Bilan 2012 : l’année où le mobile a tout avalé
Décembre, c’est mon moment préféré pour m’asseoir pis regarder l’année dans le rétroviseur. Pas la liste des grosses annonces marketing — celle-là, tout le monde la fait. Moi, je veux savoir ce qui a vraiment marqué, ce qui a survécu au-delà de l’effet de nouveauté. En décembre 2012, mon année a été particulière: une bonne partie passée à Paris, en architecture de systèmes embarqués, pis une transition qui se profile. Voici la carte de ce qui m’a marqué.
Côté travail: la rigueur de l’embarqué
Mon année professionnelle, c’est l’embarqué. Du logiciel qui doit marcher dehors, sur des véhicules, dans des conditions où je peux pas juste rebrancher mon débogueur. Ça m’a appris une discipline que je vais garder longtemps: la redondance, la méfiance organisée envers les capteurs, l’obsession des logs qui parlent quand on est loin. Quand tu peux pas toucher la machine qui plante, tu apprends à prévoir au lieu de réagir.
C’est aussi l’année où je sens un chapitre se fermer. Paris a été une expérience qui m’a transformé, autant comme architecte que comme personne. Mais la suite m’appelle ailleurs.
Côté tendances: le balancier qui bouge
Trois affaires m’ont marqué comme observateur. Windows 8 pis la Surface: Microsoft qui essaie de réconcilier le tactile pis le bureau dans un seul geste — pari audacieux, résultat encore flou. NoSQL: le balancier qui s’éloigne du tout-relationnel, parfois avec raison, parfois trop fort. Pis le big data, ce mot qu’on colle partout, qui révèle surtout qu’on confond souvent le volume avec la valeur.

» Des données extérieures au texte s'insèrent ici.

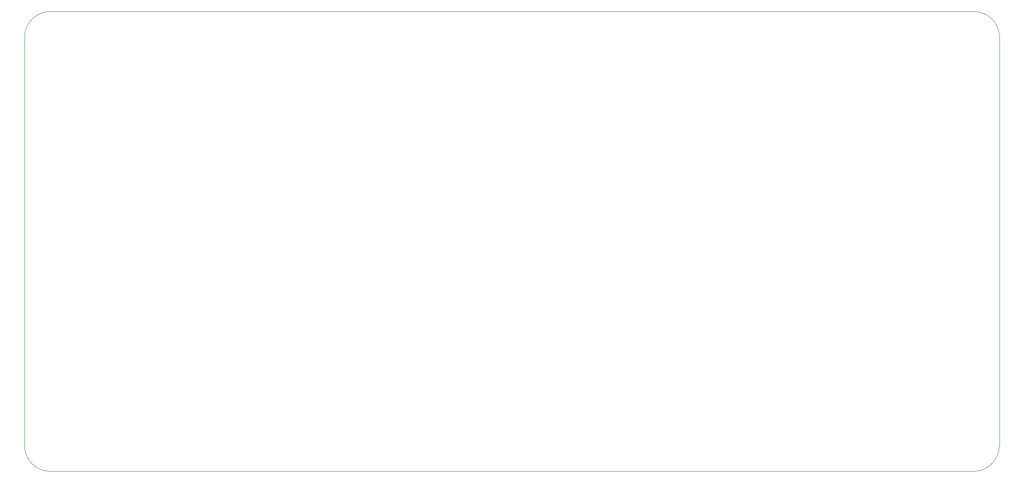
<source format=gbr>
%TF.GenerationSoftware,KiCad,Pcbnew,8.0.6*%
%TF.CreationDate,2025-01-24T00:07:20+07:00*%
%TF.ProjectId,esp_gamepad_v2,6573705f-6761-46d6-9570-61645f76322e,rev?*%
%TF.SameCoordinates,Original*%
%TF.FileFunction,Profile,NP*%
%FSLAX46Y46*%
G04 Gerber Fmt 4.6, Leading zero omitted, Abs format (unit mm)*
G04 Created by KiCad (PCBNEW 8.0.6) date 2025-01-24 00:07:20*
%MOMM*%
%LPD*%
G01*
G04 APERTURE LIST*
%TA.AperFunction,Profile*%
%ADD10C,0.050000*%
%TD*%
G04 APERTURE END LIST*
D10*
X60535534Y-125964466D02*
X60535534Y-47058034D01*
X243982233Y-130964461D02*
X65535534Y-130964466D01*
X249017767Y-47035539D02*
X248982233Y-125964461D01*
X60535534Y-47058034D02*
G75*
G02*
X65535534Y-42058034I4999996J4D01*
G01*
X65535534Y-42058034D02*
X244017767Y-42035539D01*
X244017767Y-42035539D02*
G75*
G02*
X249017761Y-47035539I-67J-5000061D01*
G01*
X65535534Y-130964466D02*
G75*
G02*
X60535534Y-125964466I-34J4999966D01*
G01*
X248982233Y-125964461D02*
G75*
G02*
X243982233Y-130964433I-4999933J-39D01*
G01*
M02*

</source>
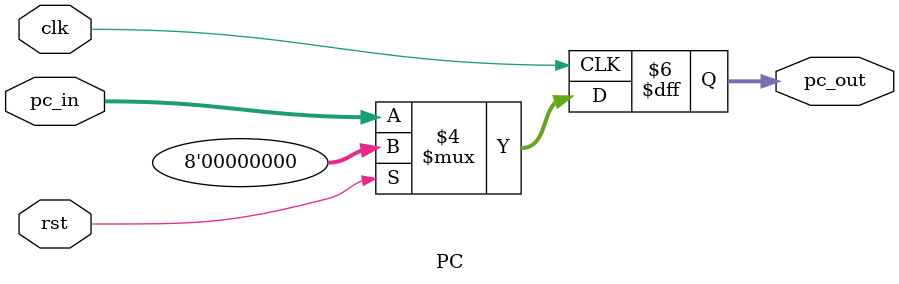
<source format=v>
module PC (
	
	input clk, rst,
	input [7:0] pc_in,

	output reg [7:0] pc_out = 8'b0

);
	always @(posedge clk) begin
		if (rst) begin
			pc_out <= 8'b0;
		end 
		else begin
			pc_out <= pc_in;
		end
	end
endmodule
</source>
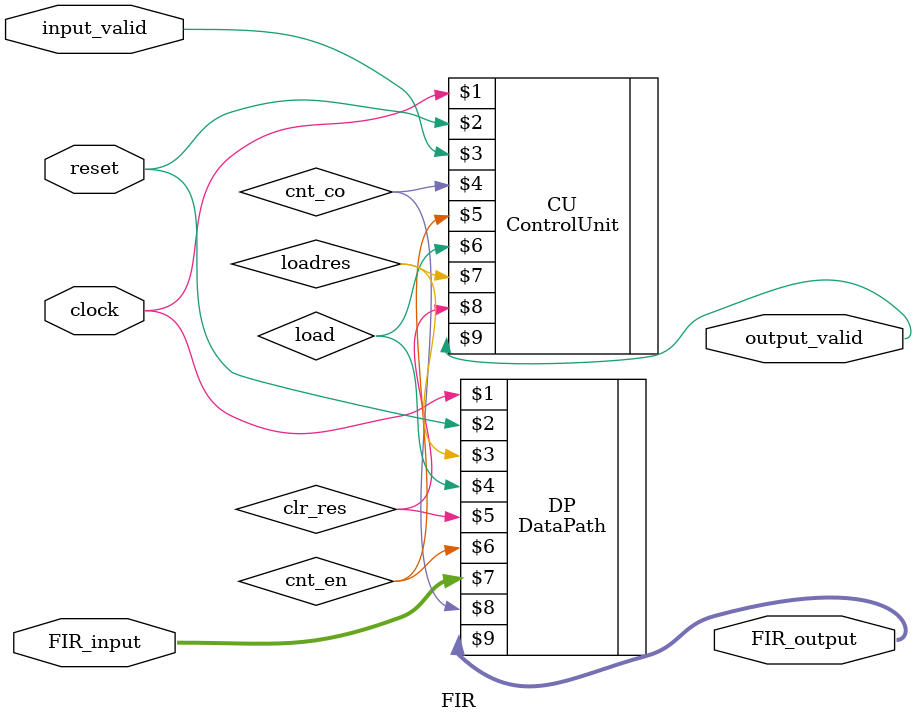
<source format=v>
module FIR #(parameter inwidth=16,outwidth=38,coefnum=64,logcoefnum=6)(clock,reset,input_valid,FIR_input,output_valid,FIR_output);
input input_valid,clock,reset;
input [inwidth-1:0]FIR_input;
output output_valid;
output [outwidth-1:0]FIR_output;

wire load,loadres,clr_res,cnt_en,cnt_co;


DataPath #(inwidth,outwidth,coefnum,logcoefnum) DP (
    clock,
    reset,
    loadres,
    load,
    clr_res,
    cnt_en,
    FIR_input,
    cnt_co,
    FIR_output
);

ControlUnit CU(clock,reset,input_valid,cnt_co,cnt_en,load,loadres,clr_res,output_valid);


endmodule
</source>
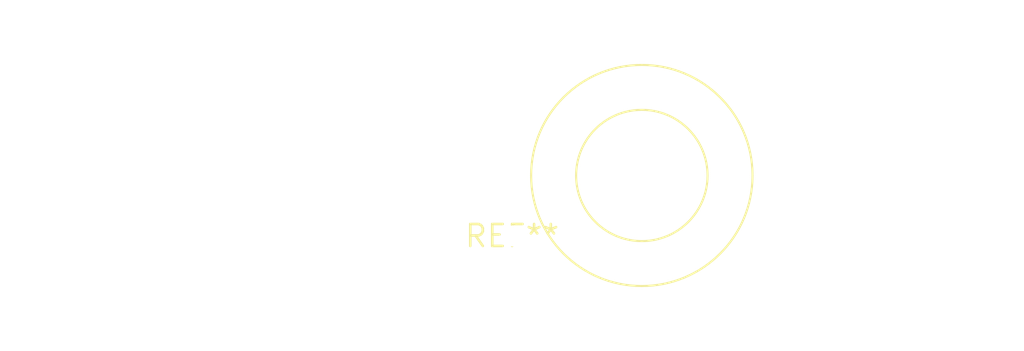
<source format=kicad_pcb>
(kicad_pcb (version 20240108) (generator pcbnew)

  (general
    (thickness 1.6)
  )

  (paper "A4")
  (layers
    (0 "F.Cu" signal)
    (31 "B.Cu" signal)
    (32 "B.Adhes" user "B.Adhesive")
    (33 "F.Adhes" user "F.Adhesive")
    (34 "B.Paste" user)
    (35 "F.Paste" user)
    (36 "B.SilkS" user "B.Silkscreen")
    (37 "F.SilkS" user "F.Silkscreen")
    (38 "B.Mask" user)
    (39 "F.Mask" user)
    (40 "Dwgs.User" user "User.Drawings")
    (41 "Cmts.User" user "User.Comments")
    (42 "Eco1.User" user "User.Eco1")
    (43 "Eco2.User" user "User.Eco2")
    (44 "Edge.Cuts" user)
    (45 "Margin" user)
    (46 "B.CrtYd" user "B.Courtyard")
    (47 "F.CrtYd" user "F.Courtyard")
    (48 "B.Fab" user)
    (49 "F.Fab" user)
    (50 "User.1" user)
    (51 "User.2" user)
    (52 "User.3" user)
    (53 "User.4" user)
    (54 "User.5" user)
    (55 "User.6" user)
    (56 "User.7" user)
    (57 "User.8" user)
    (58 "User.9" user)
  )

  (setup
    (pad_to_mask_clearance 0)
    (pcbplotparams
      (layerselection 0x00010fc_ffffffff)
      (plot_on_all_layers_selection 0x0000000_00000000)
      (disableapertmacros false)
      (usegerberextensions false)
      (usegerberattributes false)
      (usegerberadvancedattributes false)
      (creategerberjobfile false)
      (dashed_line_dash_ratio 12.000000)
      (dashed_line_gap_ratio 3.000000)
      (svgprecision 4)
      (plotframeref false)
      (viasonmask false)
      (mode 1)
      (useauxorigin false)
      (hpglpennumber 1)
      (hpglpenspeed 20)
      (hpglpendiameter 15.000000)
      (dxfpolygonmode false)
      (dxfimperialunits false)
      (dxfusepcbnewfont false)
      (psnegative false)
      (psa4output false)
      (plotreference false)
      (plotvalue false)
      (plotinvisibletext false)
      (sketchpadsonfab false)
      (subtractmaskfromsilk false)
      (outputformat 1)
      (mirror false)
      (drillshape 1)
      (scaleselection 1)
      (outputdirectory "")
    )
  )

  (net 0 "")

  (footprint "Transformer_Toroid_Tapped_Horizontal_D12.5mm_Amidon-T44" (layer "F.Cu") (at 0 0))

)

</source>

Pis dans le fond du décor, le deep learning qui commence à frémir hors des labos. C’est pas encore mon terrain, mais je note. C’est le genre de courant qui finit par déborder.
Côté passions: le plaisir intact
L’Impact qui entre en MLS, ça, ça m’a fait tripper. Mon sport, mon ballon, qui monte d’un cran. J’ai suivi ça de Paris avec un drôle de mélange de fierté pis de mal du pays. Côté jeux, le free-to-play m’a fasciné comme labo de comportement humain — génial pis un peu inquiétant. Pis l’aviation de ligne, vue d’un peu plus près en vivant entre deux continents, m’a confirmé que la vraie élégance d’ingénierie, c’est la redondance pis la culture de sécurité, pas le flash.
Ce que je retiens de 2012
Une année charnière. Professionnellement riche, géographiquement marquante, pis pleine de courants de fond qui vont prendre des années à se révéler complètement. Si je devais résumer: 2012, c’est l’année où j’ai compris que les vraies tendances se voient pas dans les annonces, mais dans ce qui résiste à l’usure du quotidien.
Je referme l’année avec gratitude pour Paris, curiosité pour ce qui s’en vient, pis cette conviction tranquille qui me suit chaque décembre: ce qui mérite d’être retenu, c’est jamais le plus bruyant. C’est le plus solide.